Always our criteria have been “is this a living book, appropriate for the age group, that transmits both the content and feeling we want to convey?”
From a history standpoint, we chose books by authors who did not have a Providential view of history. For science, there are some books that mention “God’s creatures” or even “God created this lovely world for us”, but they still all assume an evolutionary process.
We needed to compromise in some way. Either we had to compromise our Charlotte Mason ideals and develop a purely a-theist curriculum that was not completely living or was not what we felt a Charlotte Mason education should be, or we had to keep to our Charlotte Mason principals and use all living books, even if some of the authors mention their belief in god(s) in one form or another.
There are already several excellent curricula that have taken the former approach.

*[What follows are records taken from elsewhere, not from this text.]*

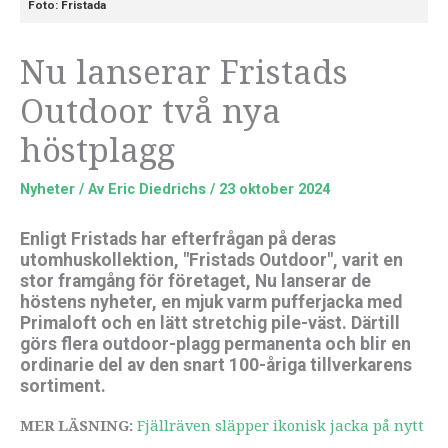
Foto: Fristada
Nu lanserar Fristads
Outdoor två nya
höstplagg
Nyheter
/ Av
Eric Diedrichs
/
23 oktober 2024
Enligt Fristads har efterfrågan på deras
utomhuskollektion, "Fristads Outdoor", varit en
stor framgång för företaget, Nu lanserar de
höstens nyheter, en mjuk varm pufferjacka med
Primaloft och en lätt stretchig pile-väst. Därtill
görs flera outdoor-plagg permanenta och blir en
ordinarie del av den snart 100-åriga tillverkarens
sortiment.
MER LÄSNING:
Fjällräven släpper ikonisk jacka på nytt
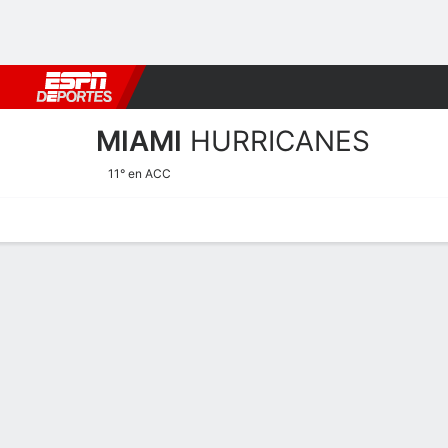
Fútbol
MLB
F. Americano
Básquetbol
WNBA
F1
Boxe
MIAMI
HURRICANES
11° en ACC
Calendario
Estadísticas
Plantilla
Calendario 2025-26
HURRICANE
NCAAW
POSTEMPORADA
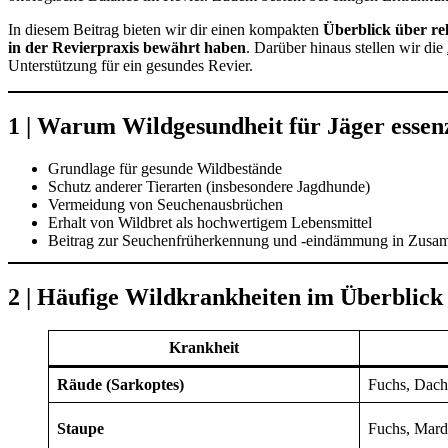
In diesem Beitrag bieten wir dir einen kompakten
Überblick über re
in der Revierpraxis bewährt haben
. Darüber hinaus stellen wir die
Unterstützung für ein gesundes Revier.
1 | Warum Wildgesundheit für Jäger essenzi
Grundlage für gesunde Wildbestände
Schutz anderer Tierarten (insbesondere Jagdhunde)
Vermeidung von Seuchenausbrüchen
Erhalt von Wildbret als hochwertigem Lebensmittel
Beitrag zur Seuchenfrüherkennung und -eindämmung in Zusa
2 | Häufige Wildkrankheiten im Überblick
Krankheit
Räude (Sarkoptes)
Fuchs, Dach
Staupe
Fuchs, Mard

Ursa Minor Learning, A Mind in the Light, and Build Your Library all use strictly non-religious books but are also not pure Charlotte Mason.

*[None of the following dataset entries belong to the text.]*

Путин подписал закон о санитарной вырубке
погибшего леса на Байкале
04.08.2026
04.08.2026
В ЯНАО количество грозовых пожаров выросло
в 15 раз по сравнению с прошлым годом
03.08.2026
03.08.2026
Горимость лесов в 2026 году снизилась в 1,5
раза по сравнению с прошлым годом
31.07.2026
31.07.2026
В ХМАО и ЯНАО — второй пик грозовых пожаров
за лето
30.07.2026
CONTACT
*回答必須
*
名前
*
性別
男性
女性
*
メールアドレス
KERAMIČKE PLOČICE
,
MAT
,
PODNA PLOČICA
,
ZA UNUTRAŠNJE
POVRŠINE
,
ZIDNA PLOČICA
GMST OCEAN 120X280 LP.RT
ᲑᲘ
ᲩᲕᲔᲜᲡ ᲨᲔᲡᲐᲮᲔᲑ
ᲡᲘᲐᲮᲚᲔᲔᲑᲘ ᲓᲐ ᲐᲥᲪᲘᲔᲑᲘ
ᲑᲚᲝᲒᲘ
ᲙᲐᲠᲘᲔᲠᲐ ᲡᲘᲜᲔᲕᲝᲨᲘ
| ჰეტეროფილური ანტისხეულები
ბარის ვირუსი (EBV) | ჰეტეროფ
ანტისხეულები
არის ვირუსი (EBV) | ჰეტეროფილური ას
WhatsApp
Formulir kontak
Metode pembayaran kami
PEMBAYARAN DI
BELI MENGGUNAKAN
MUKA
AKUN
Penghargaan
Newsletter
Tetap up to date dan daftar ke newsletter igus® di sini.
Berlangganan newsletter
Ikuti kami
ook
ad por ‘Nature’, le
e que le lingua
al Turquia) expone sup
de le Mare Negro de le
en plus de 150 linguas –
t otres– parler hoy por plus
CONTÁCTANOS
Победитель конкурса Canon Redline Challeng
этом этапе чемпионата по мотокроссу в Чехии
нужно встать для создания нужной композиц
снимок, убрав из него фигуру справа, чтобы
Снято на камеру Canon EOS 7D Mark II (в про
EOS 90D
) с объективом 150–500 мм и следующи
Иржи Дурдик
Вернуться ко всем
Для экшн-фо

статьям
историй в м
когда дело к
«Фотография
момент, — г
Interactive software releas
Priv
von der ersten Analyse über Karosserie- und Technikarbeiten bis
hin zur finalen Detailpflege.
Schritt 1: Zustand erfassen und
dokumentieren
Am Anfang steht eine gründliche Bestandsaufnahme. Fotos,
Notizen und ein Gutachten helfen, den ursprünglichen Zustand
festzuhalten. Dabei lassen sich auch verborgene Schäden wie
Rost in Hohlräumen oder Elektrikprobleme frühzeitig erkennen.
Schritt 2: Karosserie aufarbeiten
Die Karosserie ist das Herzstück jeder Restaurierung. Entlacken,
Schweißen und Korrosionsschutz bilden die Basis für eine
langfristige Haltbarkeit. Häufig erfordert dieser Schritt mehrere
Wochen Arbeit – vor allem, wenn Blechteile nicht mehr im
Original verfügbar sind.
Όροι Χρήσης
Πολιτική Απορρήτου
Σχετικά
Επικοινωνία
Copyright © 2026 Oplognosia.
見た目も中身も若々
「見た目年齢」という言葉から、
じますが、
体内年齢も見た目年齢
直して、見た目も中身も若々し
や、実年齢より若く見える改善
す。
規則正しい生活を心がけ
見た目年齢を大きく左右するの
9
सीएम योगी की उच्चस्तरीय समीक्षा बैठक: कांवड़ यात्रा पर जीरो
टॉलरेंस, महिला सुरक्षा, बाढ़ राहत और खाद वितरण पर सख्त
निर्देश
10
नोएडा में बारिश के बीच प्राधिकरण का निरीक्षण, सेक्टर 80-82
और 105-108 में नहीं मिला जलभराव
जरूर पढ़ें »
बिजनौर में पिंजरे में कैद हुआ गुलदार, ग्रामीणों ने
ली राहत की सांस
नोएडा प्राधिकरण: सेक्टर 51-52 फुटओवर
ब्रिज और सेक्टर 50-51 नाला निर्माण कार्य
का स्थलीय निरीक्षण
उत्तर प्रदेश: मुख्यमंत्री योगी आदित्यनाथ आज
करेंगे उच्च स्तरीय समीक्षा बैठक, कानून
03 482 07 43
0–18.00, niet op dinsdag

We chose the second path — as non-religious as we can make the curriculum, while still staying what we feel is true to a Charlotte Mason education.
If you prefer the former approach, you will be happier with one of the previous excellent choices we mentioned.

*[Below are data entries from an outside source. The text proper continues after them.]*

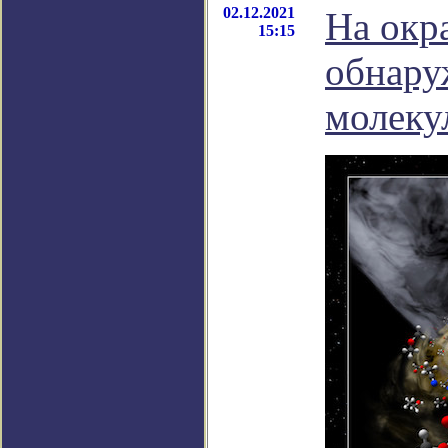
02.12.2021
На окр
15:15
обнару
молеку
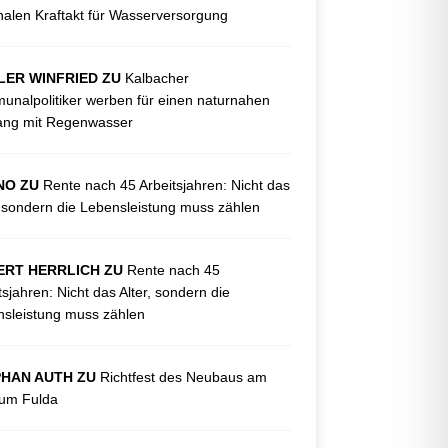
nalen Kraftakt für Wasserversorgung
LER WINFRIED ZU
Kalbacher
nalpolitiker werben für einen naturnahen
ng mit Regenwasser
NO ZU
Rente nach 45 Arbeitsjahren: Nicht das
, sondern die Lebensleistung muss zählen
ERT HERRLICH ZU
Rente nach 45
tsjahren: Nicht das Alter, sondern die
sleistung muss zählen
PHAN AUTH ZU
Richtfest des Neubaus am
kum Fulda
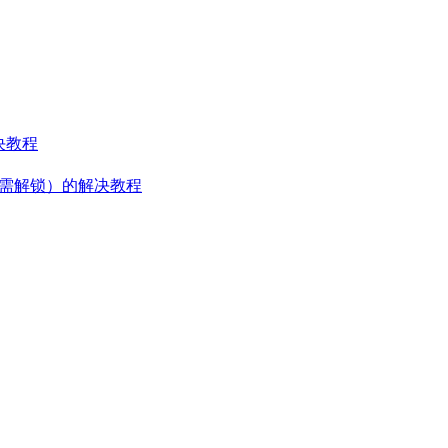
决教程
（提示需解锁）的解决教程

We know that some will say that we shouldn’t claim to be a secular curriculum unless every book we use is to their secular standards. However, just as with religion, we believe there are degrees of secularity.
Approximately 90% of the books that we’ve chosen are completely devoid of religious or spiritual references. We do not attempt to interweave a religious viewpoint or experience into the curriculum. There are no books that attempt to convert to a particular religious practice, or push that their religious view is right while others are wrong.
We understand that for some, this will not be “secular enough”, and that’s ok with us.
When we find living books for the curriculum that contain some wording that reflects the author’s spiritual beliefs, we ask ourselves a few questions:
- Is the book permeated with a religious viewpoint? Would we say that “it’s just too much”?
- Does the author deny scientific or historical consensus based on his or her own religious views?
- Is there another book of equal or higher quality and similar content that is completely non-religious?
- Are we comfortable using this book in our own homes, or would it require too much modification?
- Is the author pushing a particular religious agenda?
We are a group of volunteer homeschooling parents who are sharing our work with you free of charge, to use as you wish.
We can’t please everyone. We’ve already heard from people who think we don’t have enough minority choices, too many minority choices, we’re too boy-focused, too girl-focused, too secular, not secular enough, too focused on North America, not focused enough on North America…. We’ve even heard that we’re too CM!
If you want a strict Charlotte Mason curriculum using 100% books that don’t mention “god” in any way, we encourage you to build one and share the results with the homeschooling community. All of the PNEU programmes are available free for viewing at archive.org, and Charlotte Mason’s volumes are easily accessible both free and for purchase in hardcover and paperback.
Whichever path you choose — using Wildwood Curriculum, Build Your Library, A Mind in the Light, Ursa Minor Learning, or creating a brand new curriculum — we wish you well on your journey bringing a Charlotte Mason lifestyle to your home.